> _EXTRAIT DE PAGE_:
Le président étasunien Donald Trump a lancé la campagne d’expulsions massives qu’il avait promise le jour même de son investiture. Dans les premiers jours de son second mandat, les services de l’immigration et des douanes ont arrêté plus de 5 000 personnes. Grâce à une importante publicité et à une couverture médiatique, des raids ont été menés dans plusieurs villes du pays, notamment à New York, Chicago, Los Angeles, Philadelphia, Phoenix, San Diego, Denver, Atlanta, Austin, Seattle, Houston, San Antonio, Tallahassee, Miami et Newark. La chaîne d’informations CNN a rapporté que les agents de l’immigration avaient reçu l’ordre d’être « prêts avec la caméra », tandis que Phil McGraw – le psychologue sans diplôme et animateur de télévision plus connu sous le nom de « Dr Phil » – accompagnait les agents du service de l’immigration lors d’un raid à Chicago. Parallèlement, la nouvelle secrétaire de la sécurité intérieure de l’administration Trump, Kristi Noem, était présente lors d’une descente qui a été menée à bien à New York et diffusée en direct sur le réseau social X.
Au milieu de tout cela, le président Trump a promulgué sa première loi, la loi HR 29 ou Laken Riley Act, en l’honneur de de l’étudiante infirmière de 22 ans qui a été assassinée en 2024 dans l’État de Géorgie par un immigrant sans papiers qui a ensuite été arrêté et condamné à la prison à perpétuité. La loi permet au ministère de la sécurité intérieure d’arrêter des étrangers sans citoyenneté américaine qui ont été accusés – pas condamnés, mais simplement accusés – de délits de vol non violents, tels que le vol à l’étalage ou d’autres types de vols.

(Texte extrait des pages)
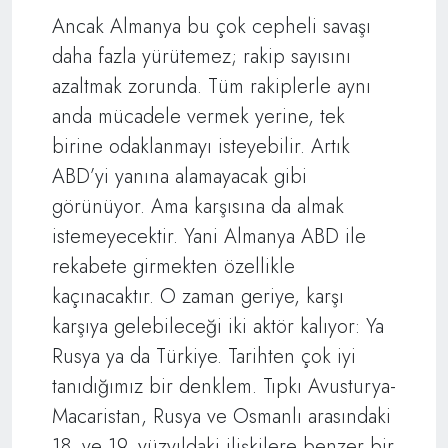
Ancak Almanya bu çok cepheli savaşı
daha fazla yürütemez; rakip sayısını
azaltmak zorunda. Tüm rakiplerle aynı
anda mücadele vermek yerine, tek
birine odaklanmayı isteyebilir. Artık
ABD’yi yanına alamayacak gibi
görünüyor. Ama karşısına da almak
istemeyecektir. Yani Almanya ABD ile
rekabete girmekten özellikle
kaçınacaktır. O zaman geriye, karşı
karşıya gelebileceği iki aktör kalıyor: Ya
Rusya ya da Türkiye. Tarihten çok iyi
tanıdığımız bir denklem. Tıpkı Avusturya-
Macaristan, Rusya ve Osmanlı arasındaki
18. ve 19. yüzyıldaki ilişkilere benzer bir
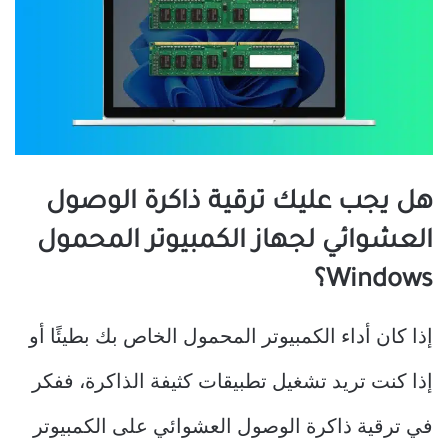
هل يجب عليك ترقية ذاكرة الوصول
العشوائي لجهاز الكمبيوتر المحمول
Windows؟
إذا كان أداء الكمبيوتر المحمول الخاص بك بطيئًا أو
إذا كنت تريد تشغيل تطبيقات كثيفة الذاكرة، ففكر
في ترقية ذاكرة الوصول العشوائي على الكمبيوتر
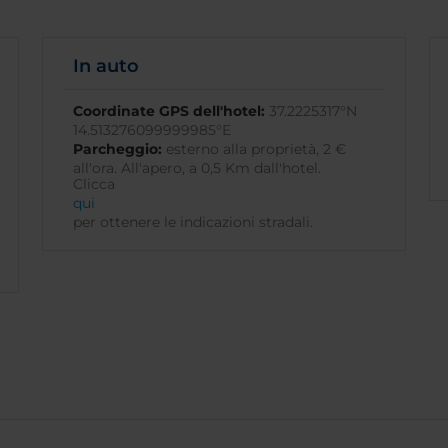
In auto
Coordinate GPS dell'hotel:
37.2225317°N
14.513276099999985°E
Parcheggio:
esterno alla proprietà, 2 €
all'ora. All'apero, a 0,5 Km dall'hotel.
Clicca
qui
per ottenere le indicazioni stradali.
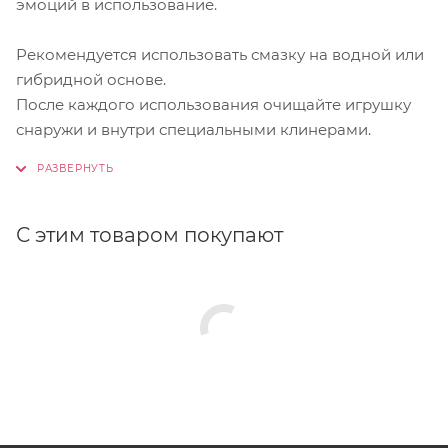
эмоций в использование.
Рекомендуется использовать смазку на водной или
гибридной основе.
После каждого использования очищайте игрушку
снаружи и внутри специальными клинерами.
С этим товаром покупают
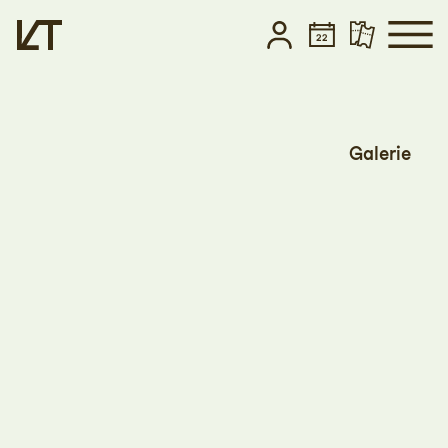
Zum Hauptinhalt springen
Zum Footer springen
Galerie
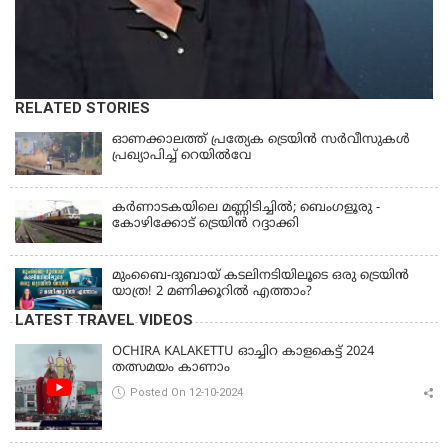
RELATED STORIES
ഓണക്കാലത്ത് പ്രത്യേക ട്രെയിൻ സര്‍വീസുകള്‍
പ്രഖ്യാപിച്ച് റെയില്‍വേ
കര്‍ണാടകയിലെ മണ്ണിടിച്ചില്‍; ബെംഗളൂരു -
കോഴിക്കോട് ട്രെയിൻ റദ്ദാക്കി
മുംബൈ-ദുബായ് കടലിനടിയിലൂടെ ഒരു ട്രെയിൻ
യാത്ര! 2 മണിക്കൂറിൽ എത്താം?
LATEST TRAVEL VIDEOS
OCHIRA KALAKETTU ഓച്ചിറ കാളകെട്ട് 2024
തത്സമയം കാണാം
Posted On 12-10-2024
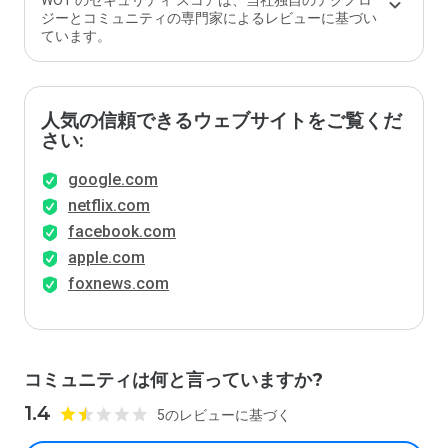
WOT のセキュリティ スコアは、当社独自のテクノロ
ジーとコミュニティの専門家によるレビューに基づい
ています。
人気の信頼できるウェブサイトをご覧くだ
さい:
google.com
netflix.com
facebook.com
apple.com
foxnews.com
コミュニティは何と言っていますか?
1.4
5のレビューに基づく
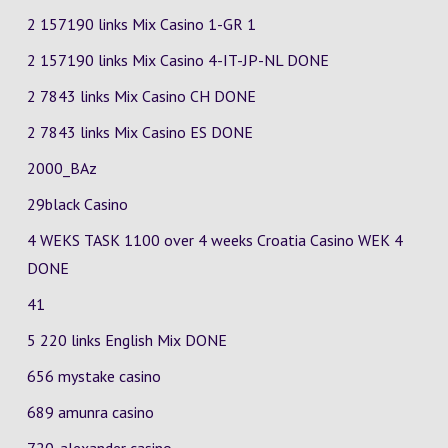
2 157190 links Mix Casino
1-GR
1
2 157190 links Mix Casino
4-IT-JP-NL
DONE
2 7843 links Mix Casino
CH
DONE
2 7843 links Mix Casino
ES
DONE
2000_BAz
29black Casino
4 WEKS TASK 1100 over 4 weeks Croatia Casino
WEK 4
DONE
41
5 220 links English Mix DONE
656 mystake casino
689 amunra casino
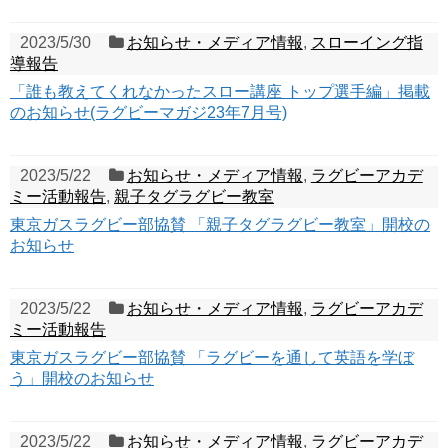
2023/5/30
お知らせ・メディア情報
,
スローイング指
導報告
「誰も教えてくれなかったスロー講座 トップ選手編」掲載
のお知らせ(ラグビーマガジ23年7月号)
2023/5/22
お知らせ・メディア情報
,
ラグビーアカデ
ミー活動報告
,
親子タグラグビー教室
東京ガスラグビー部協賛 「親子タグラグビー教室」開校の
お知らせ
2023/5/22
お知らせ・メディア情報
,
ラグビーアカデ
ミー活動報告
東京ガスラグビー部協賛 「ラグビーを通して英語を学ぼ
う」開校のお知らせ
2023/5/22
お知らせ・メディア情報
,
ラグビーアカデ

> _ÉNONCÉ DE LA TÂCHE_: Citez sans rien modifier le passage de l'extrait sur les expulsions massives qui s'ouvre sur les mots contenant « Au milieu de » et se referme sur « types de vols. ».

> _RÉPONSE ATTENDUE_:
Au milieu de tout cela, le président Trump a promulgué sa première loi, la loi HR 29 ou Laken Riley Act, en l’honneur de de l’étudiante infirmière de 22 ans qui a été assassinée en 2024 dans l’État de Géorgie par un immigrant sans papiers qui a ensuite été arrêté et condamné à la prison à perpétuité. La loi permet au ministère de la sécurité intérieure d’arrêter des étrangers sans citoyenneté américaine qui ont été accusés – pas condamnés, mais simplement accusés – de délits de vol non violents, tels que le vol à l’étalage ou d’autres types de vols.